- Born: Eugene Belden Galusha August 20, 1941 Schenectady, New York
- Died: August 6, 2008 (aged 66) Albany, New York
- Occupations: Television actor, narrator
- Years active: 1972–2008
- Spouse: Karen Galusha (until his death)
- Website: http://www.voicegene.com

= Gene Galusha =

American actor

Eugene Belden “Gene” Galusha (August 20, 1941 – August 6, 2008) was a Jewish-American part-time actor and full-time narrator who worked for PBS, ESPN, Court TV, Discovery Channel, A&E, ABC, The Learning Channel and NFL Films.

==Filmography==
===As actor===
- Stephanie Daley (as Mr.

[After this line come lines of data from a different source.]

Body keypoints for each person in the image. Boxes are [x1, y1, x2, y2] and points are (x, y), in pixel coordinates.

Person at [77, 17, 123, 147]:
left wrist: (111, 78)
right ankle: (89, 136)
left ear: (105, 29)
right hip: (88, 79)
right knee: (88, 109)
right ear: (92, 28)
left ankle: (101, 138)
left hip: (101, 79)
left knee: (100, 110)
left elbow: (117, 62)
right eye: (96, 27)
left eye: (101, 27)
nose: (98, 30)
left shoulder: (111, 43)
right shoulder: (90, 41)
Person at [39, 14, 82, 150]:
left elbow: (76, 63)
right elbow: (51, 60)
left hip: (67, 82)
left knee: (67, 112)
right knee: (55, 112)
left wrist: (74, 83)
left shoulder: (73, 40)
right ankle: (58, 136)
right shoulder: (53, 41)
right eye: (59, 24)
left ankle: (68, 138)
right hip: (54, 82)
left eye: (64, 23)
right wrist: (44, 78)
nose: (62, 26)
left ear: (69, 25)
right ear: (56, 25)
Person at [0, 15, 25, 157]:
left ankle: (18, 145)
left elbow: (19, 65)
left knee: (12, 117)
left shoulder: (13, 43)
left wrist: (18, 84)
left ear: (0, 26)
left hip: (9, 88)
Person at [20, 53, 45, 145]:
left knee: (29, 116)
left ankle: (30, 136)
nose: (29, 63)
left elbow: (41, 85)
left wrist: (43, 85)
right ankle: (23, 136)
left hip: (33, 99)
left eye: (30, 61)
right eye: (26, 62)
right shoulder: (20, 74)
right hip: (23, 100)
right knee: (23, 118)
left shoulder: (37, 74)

Gilchrist) (2006)
- The West Wing
- Particular Men (1972).

===As narrator===
- Hunters: The World of Predators and Prey
- Evening at Pops
- Frontline
- The Investigators
- The New Detectives: Case Studies in Forensic Science
- National Geographic Explorer
- Nova
- Masterpiece Theatre
- Mystery!
- The Rockefeller Family and Colonial Williamsburg
- War and Peace in the Nuclear Age (1989)
- Iceland River Challenge
- The Longest Hatred: A Revealing History of Anti-Semitism (1991)

==Death==
According to IMDb, Galusha died from an unspecified form of cancer on August 6, 2008.